You can find here the latest iteration of quotes from a philosopher cleverly juxtaposed with incongruous pictures.
I think maybe that philosophers divide into those whose prose works well for this kind of thing and those for whom it doesn't. Anything even slightly portentous works, and if you are skilfull in choice of images, I think that anything with technical vocabulary would probably be ripe, but the result would be funny for different reasons.
Some philosophers' work can be illustrated in a non-ironic way. Peter Singer once said that the pictures in his animal cruelty book convinced a lot more people than the actual arguments. Probably any non-trivial work of ethics could benefit from this kind of illustration. And, finally, visual artists have been appropriating philosophical sentences for decades.
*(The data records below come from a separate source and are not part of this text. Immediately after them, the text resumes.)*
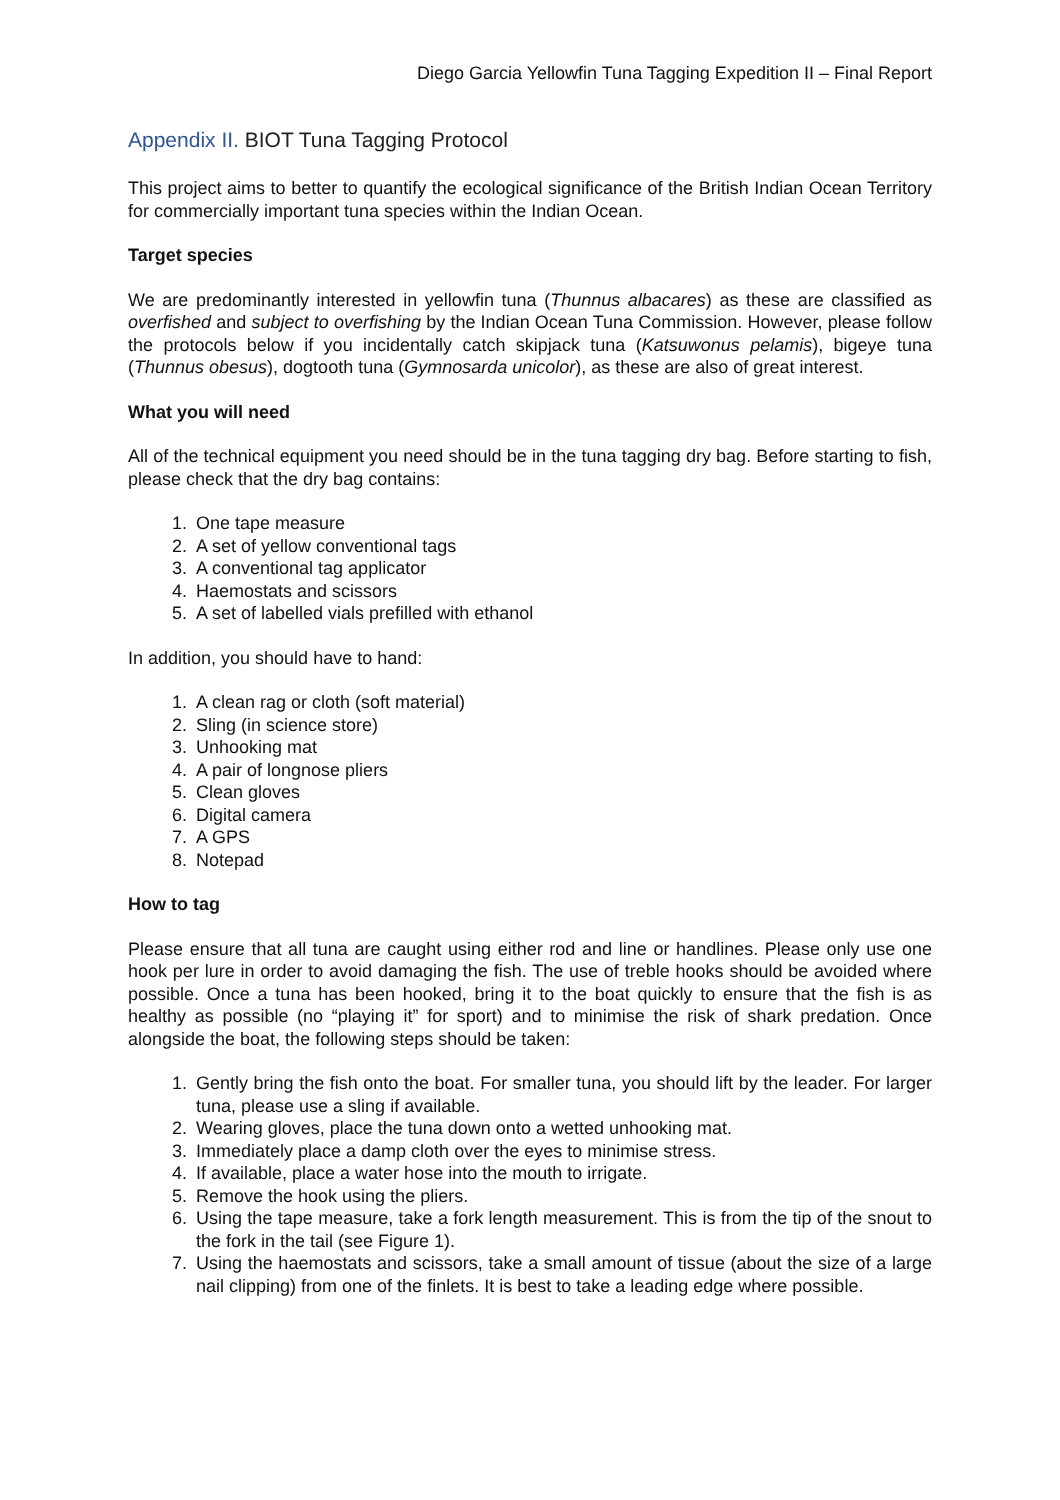Diego Garcia Yellowfin Tuna Tagging Expedition II – Final Report
Appendix II. BIOT Tuna Tagging Protocol
This project aims to better to quantify the ecological significance of the British Indian Ocean Territory for commercially important tuna species within the Indian Ocean.
Target species
We are predominantly interested in yellowfin tuna (Thunnus albacares) as these are classified as overfished and subject to overfishing by the Indian Ocean Tuna Commission. However, please follow the protocols below if you incidentally catch skipjack tuna (Katsuwonus pelamis), bigeye tuna (Thunnus obesus), dogtooth tuna (Gymnosarda unicolor), as these are also of great interest.
What you will need
All of the technical equipment you need should be in the tuna tagging dry bag. Before starting to fish, please check that the dry bag contains:
1. One tape measure
2. A set of yellow conventional tags
3. A conventional tag applicator
4. Haemostats and scissors
5. A set of labelled vials prefilled with ethanol
In addition, you should have to hand:
1. A clean rag or cloth (soft material)
2. Sling (in science store)
3. Unhooking mat
4. A pair of longnose pliers
5. Clean gloves
6. Digital camera
7. A GPS
8. Notepad
How to tag
Please ensure that all tuna are caught using either rod and line or handlines. Please only use one hook per lure in order to avoid damaging the fish. The use of treble hooks should be avoided where possible. Once a tuna has been hooked, bring it to the boat quickly to ensure that the fish is as healthy as possible (no “playing it” for sport) and to minimise the risk of shark predation. Once alongside the boat, the following steps should be taken:
1. Gently bring the fish onto the boat. For smaller tuna, you should lift by the leader. For larger tuna, please use a sling if available.
2. Wearing gloves, place the tuna down onto a wetted unhooking mat.
3. Immediately place a damp cloth over the eyes to minimise stress.
4. If available, place a water hose into the mouth to irrigate.
5. Remove the hook using the pliers.
6. Using the tape measure, take a fork length measurement. This is from the tip of the snout to the fork in the tail (see Figure 1).
7. Using the haemostats and scissors, take a small amount of tissue (about the size of a large nail clipping) from one of the finlets. It is best to take a leading edge where possible.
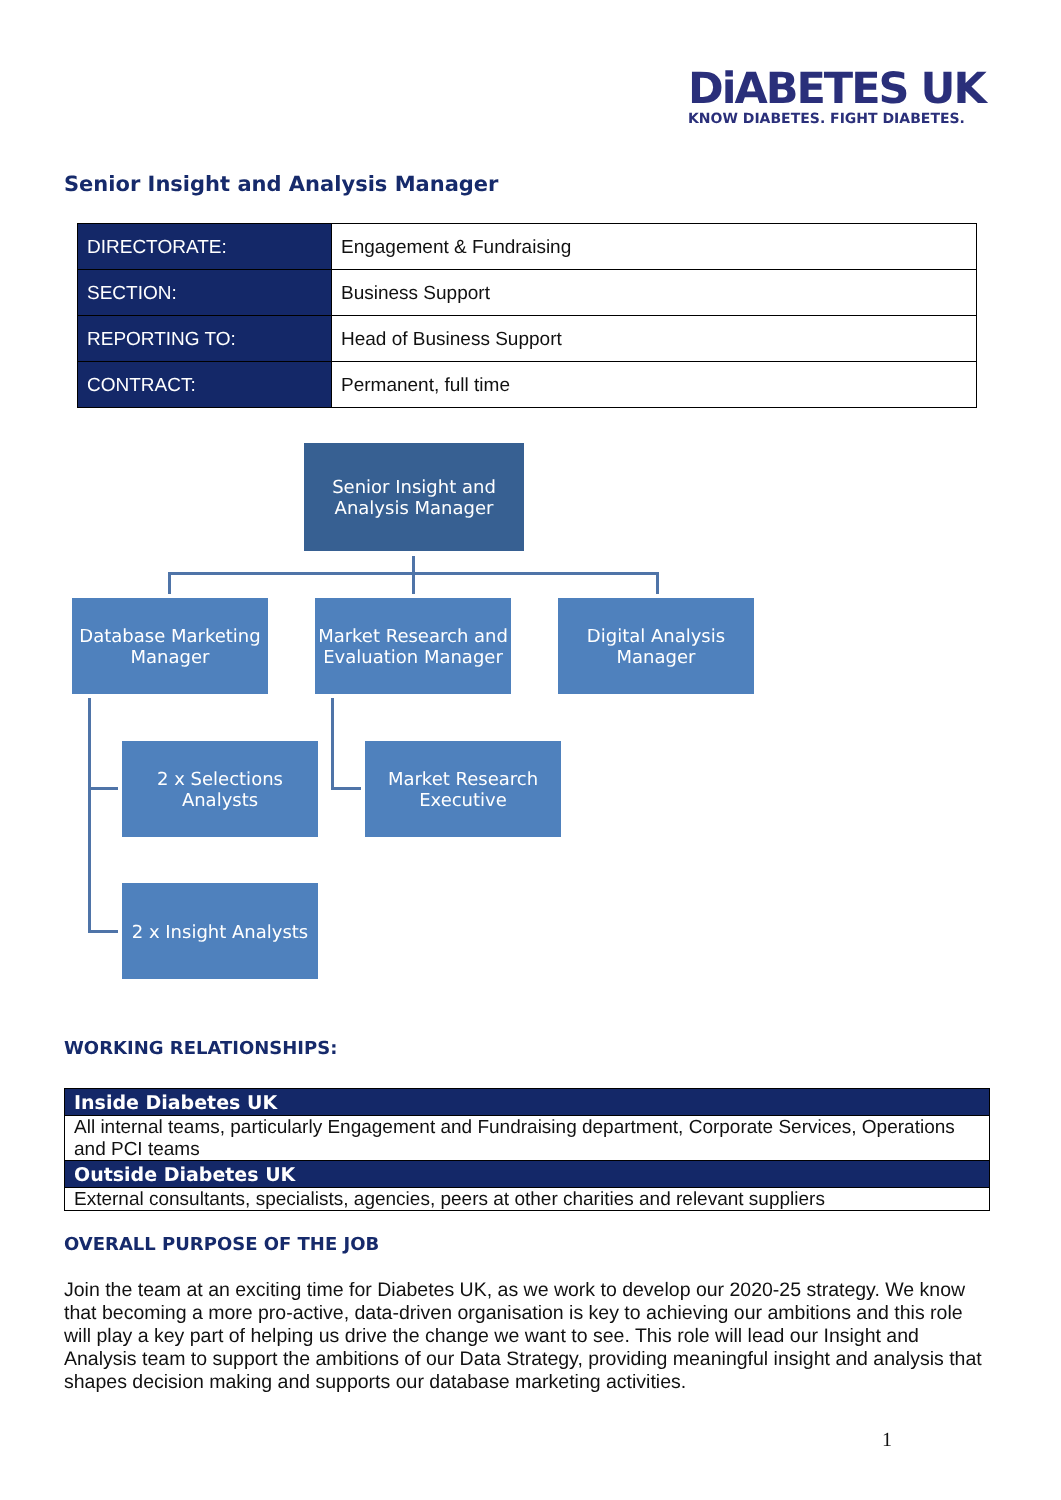DiABETES UK
KNOW DIABETES. FIGHT DIABETES.
Senior Insight and Analysis Manager
| DIRECTORATE: | Engagement & Fundraising |
| SECTION: | Business Support |
| REPORTING TO: | Head of Business Support |
| CONTRACT: | Permanent, full time |
Senior Insight and Analysis Manager
Database Marketing Manager
Market Research and Evaluation Manager
Digital Analysis Manager
2 x Selections Analysts
Market Research Executive
2 x Insight Analysts
WORKING RELATIONSHIPS:
| Inside Diabetes UK |
| --- |
| All internal teams, particularly Engagement and Fundraising department, Corporate Services, Operations and PCI teams |
| Outside Diabetes UK |
| External consultants, specialists, agencies, peers at other charities and relevant suppliers |
OVERALL PURPOSE OF THE JOB
Join the team at an exciting time for Diabetes UK, as we work to develop our 2020-25 strategy. We know that becoming a more pro-active, data-driven organisation is key to achieving our ambitions and this role will play a key part of helping us drive the change we want to see. This role will lead our Insight and Analysis team to support the ambitions of our Data Strategy, providing meaningful insight and analysis that shapes decision making and supports our database marketing activities.
1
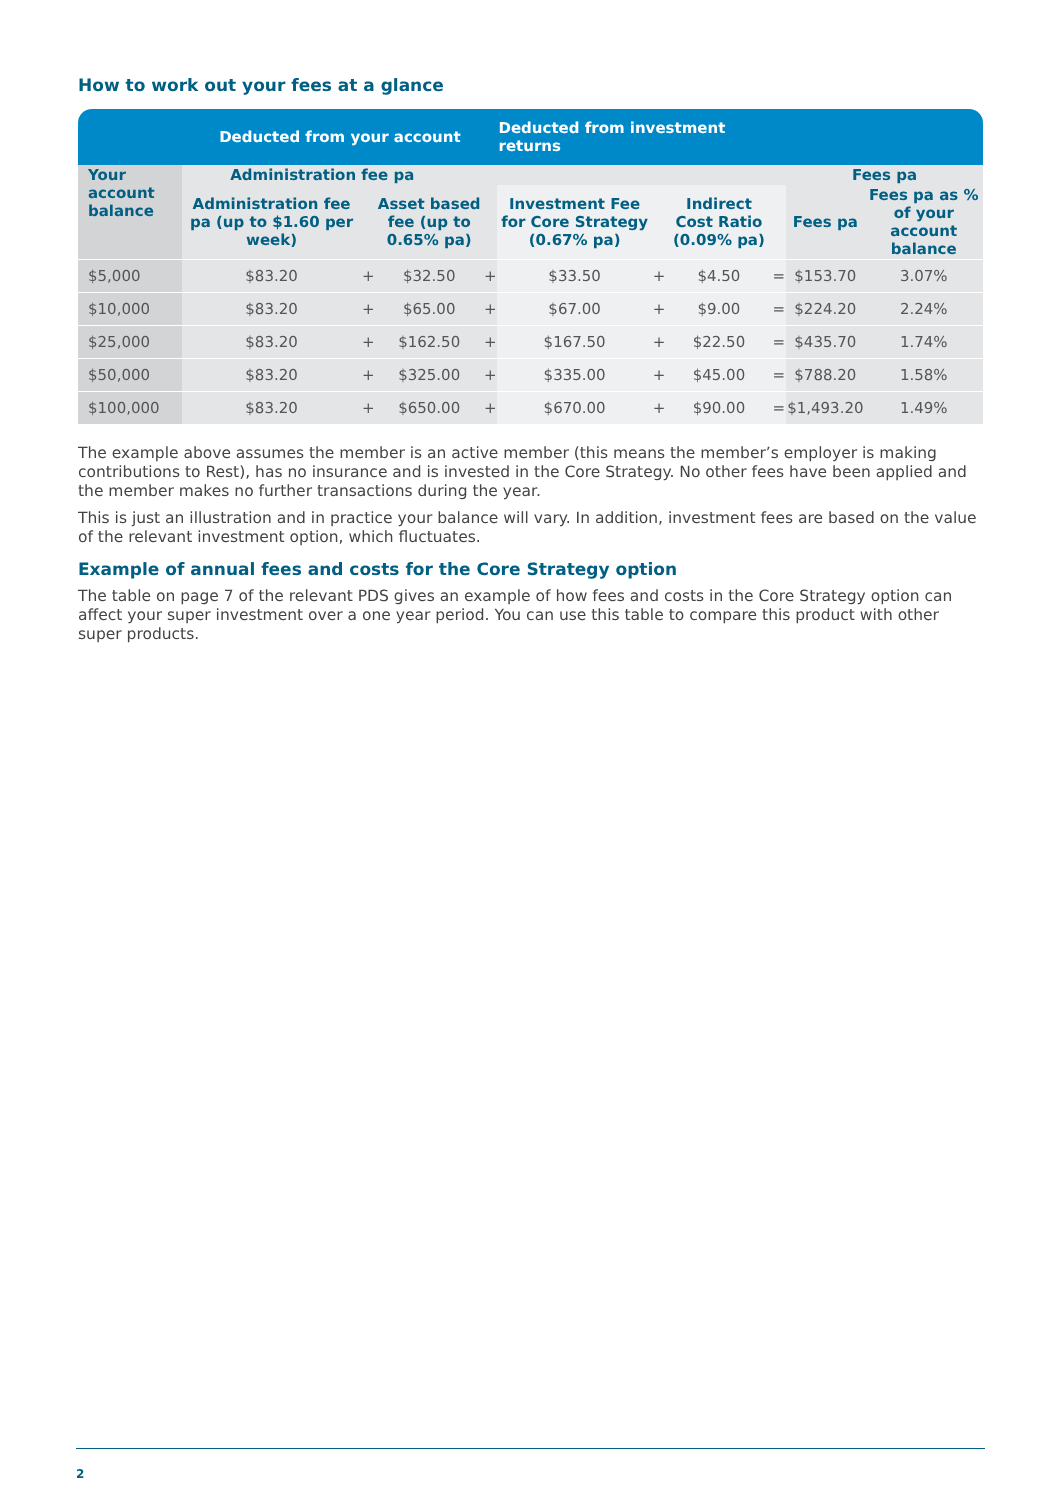How to work out your fees at a glance
| | Deducted from your account | | | | Deducted from investment returns | | | | | |
| --- | --- | --- | --- | --- | --- | --- | --- | --- | --- | --- |
| Your account balance | Administration fee pa | | | | | | | | Fees pa | |
| | Administration fee pa (up to $1.60 per week) | | Asset based fee (up to 0.65% pa) | | Investment Fee for Core Strategy (0.67% pa) | | Indirect Cost Ratio (0.09% pa) | | Fees pa | Fees pa as % of your account balance |
| $5,000 | $83.20 | + | $32.50 | + | $33.50 | + | $4.50 | = | $153.70 | 3.07% |
| $10,000 | $83.20 | + | $65.00 | + | $67.00 | + | $9.00 | = | $224.20 | 2.24% |
| $25,000 | $83.20 | + | $162.50 | + | $167.50 | + | $22.50 | = | $435.70 | 1.74% |
| $50,000 | $83.20 | + | $325.00 | + | $335.00 | + | $45.00 | = | $788.20 | 1.58% |
| $100,000 | $83.20 | + | $650.00 | + | $670.00 | + | $90.00 | = | $1,493.20 | 1.49% |
The example above assumes the member is an active member (this means the member’s employer is making contributions to Rest), has no insurance and is invested in the Core Strategy. No other fees have been applied and the member makes no further transactions during the year.
This is just an illustration and in practice your balance will vary. In addition, investment fees are based on the value of the relevant investment option, which fluctuates.
Example of annual fees and costs for the Core Strategy option
The table on page 7 of the relevant PDS gives an example of how fees and costs in the Core Strategy option can affect your super investment over a one year period. You can use this table to compare this product with other super products.
2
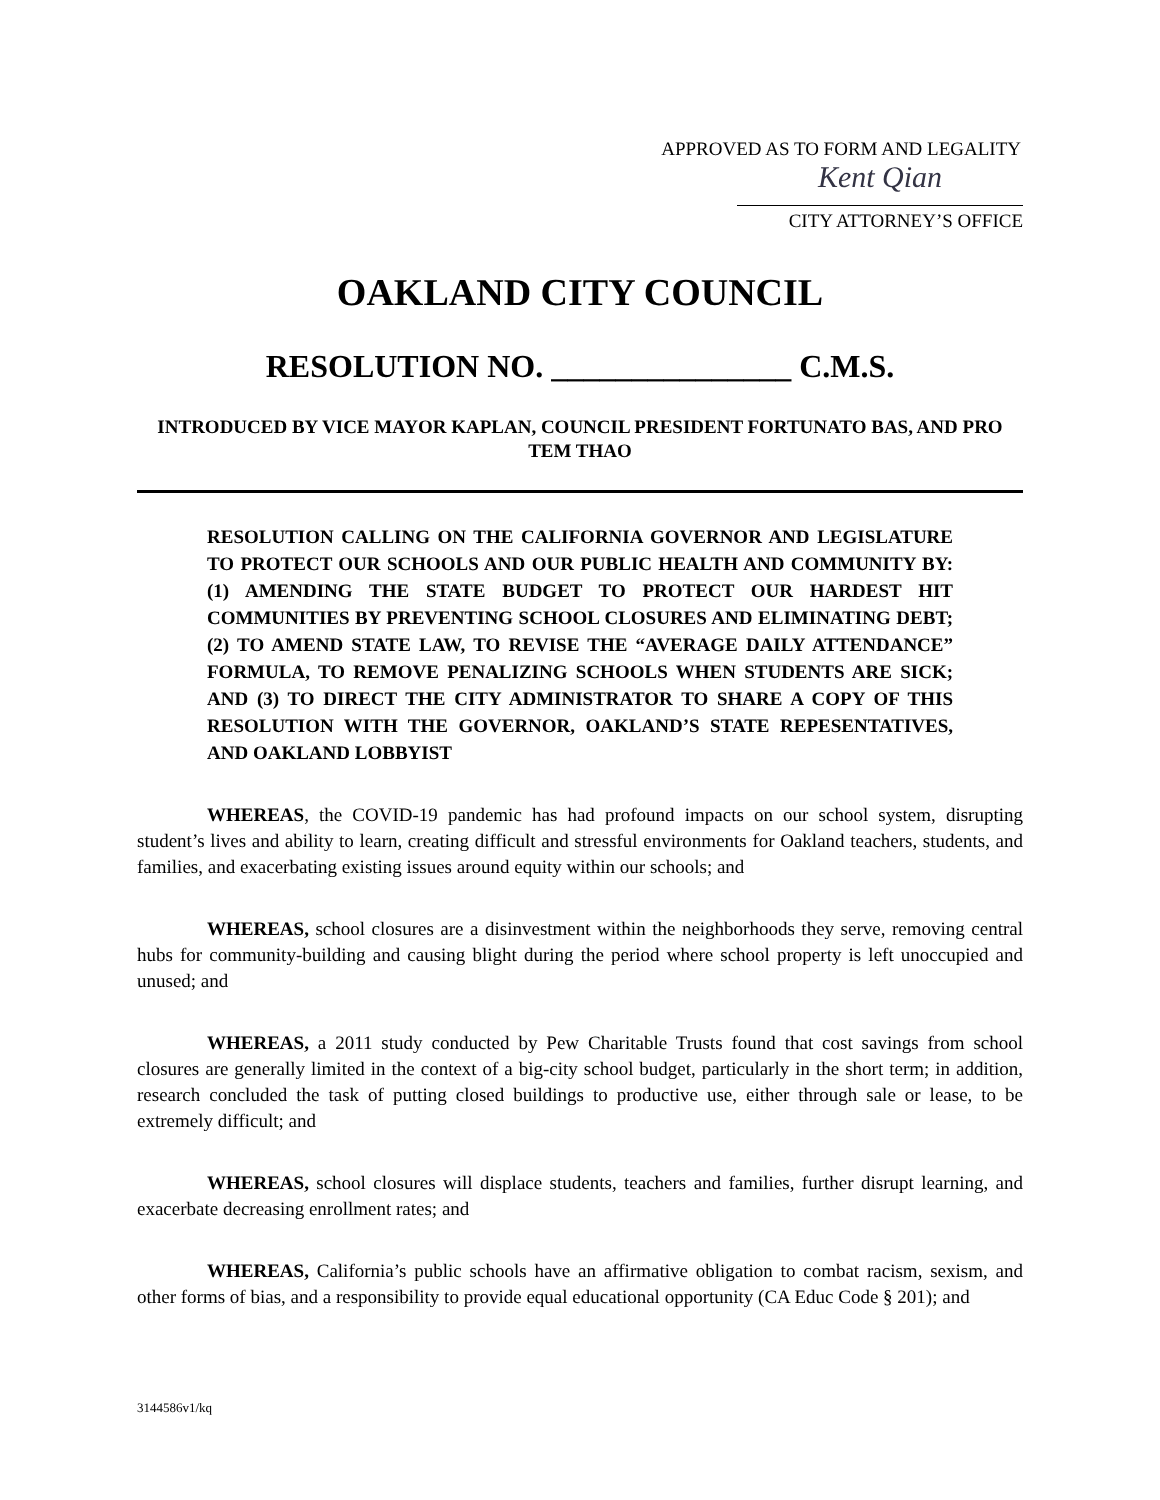APPROVED AS TO FORM AND LEGALITY
Kent Qian
CITY ATTORNEY’S OFFICE
OAKLAND CITY COUNCIL
RESOLUTION NO. _______________ C.M.S.
INTRODUCED BY VICE MAYOR KAPLAN, COUNCIL PRESIDENT FORTUNATO BAS, AND PRO TEM THAO
RESOLUTION CALLING ON THE CALIFORNIA GOVERNOR AND LEGISLATURE TO PROTECT OUR SCHOOLS AND OUR PUBLIC HEALTH AND COMMUNITY BY: (1) AMENDING THE STATE BUDGET TO PROTECT OUR HARDEST HIT COMMUNITIES BY PREVENTING SCHOOL CLOSURES AND ELIMINATING DEBT; (2) TO AMEND STATE LAW, TO REVISE THE “AVERAGE DAILY ATTENDANCE” FORMULA, TO REMOVE PENALIZING SCHOOLS WHEN STUDENTS ARE SICK; AND (3) TO DIRECT THE CITY ADMINISTRATOR TO SHARE A COPY OF THIS RESOLUTION WITH THE GOVERNOR, OAKLAND’S STATE REPESENTATIVES, AND OAKLAND LOBBYIST
WHEREAS, the COVID-19 pandemic has had profound impacts on our school system, disrupting student’s lives and ability to learn, creating difficult and stressful environments for Oakland teachers, students, and families, and exacerbating existing issues around equity within our schools; and
WHEREAS, school closures are a disinvestment within the neighborhoods they serve, removing central hubs for community-building and causing blight during the period where school property is left unoccupied and unused; and
WHEREAS, a 2011 study conducted by Pew Charitable Trusts found that cost savings from school closures are generally limited in the context of a big-city school budget, particularly in the short term; in addition, research concluded the task of putting closed buildings to productive use, either through sale or lease, to be extremely difficult; and
WHEREAS, school closures will displace students, teachers and families, further disrupt learning, and exacerbate decreasing enrollment rates; and
WHEREAS, California’s public schools have an affirmative obligation to combat racism, sexism, and other forms of bias, and a responsibility to provide equal educational opportunity (CA Educ Code § 201); and
3144586v1/kq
I forget the guy who put a sentence from Davidson next to all of his paintings (I can't find this because there is a guy who does watercolors of flowers also named Donald Davidson). It was cool stuff. More recently (due in part to the labors of the Rays, Negerestani and Brassier, as well as Armen Avinessian and Graham Harman) lots of artists are doing things with respect to Speculative Realism.
I wonder what it is about philosophy such that our sentences work so well in conjunction with pictures, both in ironic contraposition and non-ironically. In any case, we should probably be happy to provide the service.